My exploration of learning theories during this program has deepened my understanding of how learners at various life stages make meaning of the world around them. Piaget’s constructivism and cognitive development theories laid an important foundation in helping us understand not just sense-making, thinking, and learning in children, but really how they differed from adults. While as adults, we are not always consciously thinking about how we know or learn, we often see children through our own perspective of knowledge creation rather than seeing through their lens. Piaget’s work give us a breakdown of developmental stages of learning in children and his theory of constructivism can guide our understanding of how children make meaning by doing. As learning theories (Montessori, Dewey, Papert, Vygotsky, Bloom, Skinner, Gardner, etc.) have been developed and adapted over the years, educators must synthesize and apply the research-based understandings we have gained (pedagogy), into a direct correlation with our practice.

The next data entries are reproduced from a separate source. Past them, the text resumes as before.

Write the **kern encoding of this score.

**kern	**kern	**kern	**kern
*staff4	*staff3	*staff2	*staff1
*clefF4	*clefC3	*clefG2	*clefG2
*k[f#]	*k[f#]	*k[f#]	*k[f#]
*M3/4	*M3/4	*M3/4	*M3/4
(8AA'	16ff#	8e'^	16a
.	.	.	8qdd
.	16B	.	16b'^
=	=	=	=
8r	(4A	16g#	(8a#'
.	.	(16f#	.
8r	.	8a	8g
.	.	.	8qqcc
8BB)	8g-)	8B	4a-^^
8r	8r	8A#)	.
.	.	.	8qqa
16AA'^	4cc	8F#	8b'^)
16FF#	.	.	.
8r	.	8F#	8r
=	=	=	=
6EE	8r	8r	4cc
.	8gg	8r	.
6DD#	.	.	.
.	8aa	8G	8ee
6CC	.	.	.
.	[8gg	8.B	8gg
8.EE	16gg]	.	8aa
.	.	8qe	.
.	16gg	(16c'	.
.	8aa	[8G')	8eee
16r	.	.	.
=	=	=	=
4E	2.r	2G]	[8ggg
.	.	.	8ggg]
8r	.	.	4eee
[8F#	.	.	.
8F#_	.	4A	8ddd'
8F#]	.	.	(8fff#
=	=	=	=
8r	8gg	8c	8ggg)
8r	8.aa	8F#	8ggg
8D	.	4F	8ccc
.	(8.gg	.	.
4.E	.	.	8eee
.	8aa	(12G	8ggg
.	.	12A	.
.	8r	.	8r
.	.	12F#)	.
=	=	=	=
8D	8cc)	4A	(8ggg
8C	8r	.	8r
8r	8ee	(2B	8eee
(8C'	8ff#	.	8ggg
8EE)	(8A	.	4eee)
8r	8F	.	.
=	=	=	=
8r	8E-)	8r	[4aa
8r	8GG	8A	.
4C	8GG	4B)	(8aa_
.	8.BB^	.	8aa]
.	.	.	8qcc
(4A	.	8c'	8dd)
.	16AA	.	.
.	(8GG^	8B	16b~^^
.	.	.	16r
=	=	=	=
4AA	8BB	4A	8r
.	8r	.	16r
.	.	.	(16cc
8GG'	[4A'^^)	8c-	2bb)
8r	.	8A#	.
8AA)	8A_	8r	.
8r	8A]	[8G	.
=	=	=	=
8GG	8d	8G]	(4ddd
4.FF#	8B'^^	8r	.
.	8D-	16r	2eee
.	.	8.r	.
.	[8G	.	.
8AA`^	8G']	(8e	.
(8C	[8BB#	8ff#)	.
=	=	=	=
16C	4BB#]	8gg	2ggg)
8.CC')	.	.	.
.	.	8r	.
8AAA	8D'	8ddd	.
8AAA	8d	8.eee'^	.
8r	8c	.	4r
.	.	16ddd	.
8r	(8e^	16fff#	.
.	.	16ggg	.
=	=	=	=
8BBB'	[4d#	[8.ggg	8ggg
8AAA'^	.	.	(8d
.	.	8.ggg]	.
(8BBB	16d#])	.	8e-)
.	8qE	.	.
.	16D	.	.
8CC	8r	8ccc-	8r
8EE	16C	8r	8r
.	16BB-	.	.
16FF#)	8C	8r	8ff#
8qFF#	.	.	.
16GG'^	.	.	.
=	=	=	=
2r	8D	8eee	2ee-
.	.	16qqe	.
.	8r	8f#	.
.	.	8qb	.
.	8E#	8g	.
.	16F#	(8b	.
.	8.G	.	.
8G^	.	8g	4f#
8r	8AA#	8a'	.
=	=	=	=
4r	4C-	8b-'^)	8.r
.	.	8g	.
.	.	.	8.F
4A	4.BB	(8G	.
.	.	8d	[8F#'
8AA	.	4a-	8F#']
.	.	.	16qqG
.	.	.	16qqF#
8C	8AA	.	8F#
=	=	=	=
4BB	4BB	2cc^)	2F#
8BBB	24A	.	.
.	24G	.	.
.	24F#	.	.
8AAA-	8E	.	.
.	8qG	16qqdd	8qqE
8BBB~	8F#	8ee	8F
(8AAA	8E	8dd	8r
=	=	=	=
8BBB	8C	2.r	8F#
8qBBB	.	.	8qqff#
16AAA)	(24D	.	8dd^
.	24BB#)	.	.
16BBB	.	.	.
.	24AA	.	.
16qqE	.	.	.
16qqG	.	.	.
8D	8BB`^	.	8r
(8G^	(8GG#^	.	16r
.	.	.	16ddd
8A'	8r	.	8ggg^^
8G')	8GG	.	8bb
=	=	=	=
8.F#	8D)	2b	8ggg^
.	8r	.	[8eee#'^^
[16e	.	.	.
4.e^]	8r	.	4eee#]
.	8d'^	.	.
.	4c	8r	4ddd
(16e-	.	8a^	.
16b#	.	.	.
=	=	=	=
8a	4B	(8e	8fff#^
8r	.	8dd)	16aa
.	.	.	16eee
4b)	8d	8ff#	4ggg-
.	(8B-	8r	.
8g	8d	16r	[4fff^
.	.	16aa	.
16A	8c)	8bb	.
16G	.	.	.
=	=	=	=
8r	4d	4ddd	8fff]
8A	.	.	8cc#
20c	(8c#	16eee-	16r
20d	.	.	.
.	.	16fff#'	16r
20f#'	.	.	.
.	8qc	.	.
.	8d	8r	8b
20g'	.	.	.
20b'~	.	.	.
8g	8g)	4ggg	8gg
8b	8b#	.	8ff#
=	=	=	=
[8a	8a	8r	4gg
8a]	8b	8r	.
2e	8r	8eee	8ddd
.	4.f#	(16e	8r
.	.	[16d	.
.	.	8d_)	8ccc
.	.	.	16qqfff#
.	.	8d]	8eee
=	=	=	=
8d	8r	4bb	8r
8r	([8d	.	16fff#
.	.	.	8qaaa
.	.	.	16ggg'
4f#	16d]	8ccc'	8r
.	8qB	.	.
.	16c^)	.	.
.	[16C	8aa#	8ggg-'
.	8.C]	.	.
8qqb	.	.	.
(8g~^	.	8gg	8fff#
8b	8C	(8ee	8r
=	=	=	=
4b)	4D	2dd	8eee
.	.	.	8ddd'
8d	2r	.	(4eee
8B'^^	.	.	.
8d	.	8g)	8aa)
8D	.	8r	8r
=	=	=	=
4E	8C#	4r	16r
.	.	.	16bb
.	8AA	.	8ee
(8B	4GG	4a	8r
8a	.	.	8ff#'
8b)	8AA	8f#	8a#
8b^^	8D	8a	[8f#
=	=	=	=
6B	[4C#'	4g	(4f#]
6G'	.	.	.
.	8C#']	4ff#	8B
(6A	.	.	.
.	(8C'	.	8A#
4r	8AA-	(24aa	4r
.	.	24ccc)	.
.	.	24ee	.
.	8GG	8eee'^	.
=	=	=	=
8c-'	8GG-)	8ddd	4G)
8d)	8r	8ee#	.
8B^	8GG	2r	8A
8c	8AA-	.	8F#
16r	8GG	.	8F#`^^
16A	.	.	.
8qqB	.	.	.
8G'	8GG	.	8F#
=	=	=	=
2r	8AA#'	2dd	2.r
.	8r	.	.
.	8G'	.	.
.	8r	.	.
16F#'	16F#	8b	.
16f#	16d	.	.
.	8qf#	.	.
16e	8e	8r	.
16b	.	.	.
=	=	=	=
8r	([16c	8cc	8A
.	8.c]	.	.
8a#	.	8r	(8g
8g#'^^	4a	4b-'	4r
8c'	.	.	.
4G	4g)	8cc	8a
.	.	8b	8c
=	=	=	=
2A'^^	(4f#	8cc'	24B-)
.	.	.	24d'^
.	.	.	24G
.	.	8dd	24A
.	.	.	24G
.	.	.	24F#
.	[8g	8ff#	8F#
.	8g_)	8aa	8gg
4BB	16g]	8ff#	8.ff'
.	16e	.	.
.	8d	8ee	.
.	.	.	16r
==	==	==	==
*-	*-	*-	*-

In my weblog post, “Connecting Brain-Based Teaching & Learning to Differentiated Instruction and Problem-Based Learning“, I examine brain-based teaching and how we can utilize this understanding of cognitive development to inform our practice. I recognized that while understanding developmental stages is important, we must understand our impact on those stages by how we facilitate learning and its environments. By highlighting the Brain/Mind Learning principles in my post, I presented a practical framework that can be used to facilitate learning appropriately in the classroom. I place value and emphasis on supporting learners emotionally and socially within the physical and pedagogical structure of the learning experiences, and always providing opportunities, choices, and tools for learners to make their own meaning.
Another artifact, is my weblog post, “Rethinking how I balance struggle and flow in teaching and learning“, in which I consider the process by which each student undertakes when tackling a topic or task. I recognize that the experiences in the classroom are a specific slice of time in the broader life learning experience of each learner. When I can recognize and support each learner’s own unique process of sense-making, I know that their classroom learning experience becomes richer, more meaningful, and more contextualized. Struggling to make meaning and being empowered to discover your own answers are significant learning experiences that require a teacher to walk with students in their learning rather than leading them through it. By challenging how we as educators design the structure of learning within a classroom, I highlight the importance of reflecting what learners need at their various stages of cognitive development.
An artifact that applies my understanding of human development, is the differentiated unit plan that I wrote for a 6th grade class in Anchorage, Alaska. The teacher had several classes of 6th grade students, developmentally transitioning between childhood and adolescence and with a wide range of learning abilities, interests, and needs. However, the teacher had identified several key and common issues that his students shared across the classes: students had difficulty demonstrating reading comprehension, identifying and articulating specific causes and effects, and relating and explaining new concepts. During the Spring 2015 iteration of Survivalcraft, three (3) of the teacher’s 6th grade classes participated in a MinecraftEdu experience, focusing on the book, “The Giver”, by Lois Lowry. During their experience, he noted that the unique and dynamic MinecraftEdu gameworld created new and exciting opportunities for his students to address the previously mentioned issues. After their experience, we discussed how to apply the MinecraftEdu experience through other content, and the teacher requested additional tools to practice and guide him in using MinecraftEdu with his students. We discussed how he typically taught his unit plan on the explorers Matthew Hensen and Robert Peary and I revised his unit plan to demonstrate how use of the MinecraftEdu gameworld was developmentally appropriate for his class, focusing on content that he provided. The unit plan effectively addresses the developmental needs of his students; students were asked to create a visual interpretation of the reading within the gameworld and to build objects and settings that portrayed concepts as they understood them in the reading. By literally building a timeline of events and taking viewers on a journey through each event, students would be able to connect specific actions, events, and ideas that led to each significant stage along the timeline, thus giving them a tangible tool to illustrate cause and effect.
This differentiated unit plan also demonstrated that I met the ISTE Standards (NETS-C) 2a and 2b; by modeling then designing a MinecraftEdu learning experience, I was able to support the teacher to practice and learn how to plan and facilitate his own gameworld experience with his students. I based the unit plan on his students’ needs, interests, and abilities and created assessment tools within the lessons for both students and the teacher to evaluate progress. By incorporating choices for students within the technology-infused learning experience, I was able to demonstrate how to differentiate and support the diversity within the class. The unit plan covered all of the content provided by the teacher and more, exceeding the content and technology standards that were typically incorporated with this particular topic.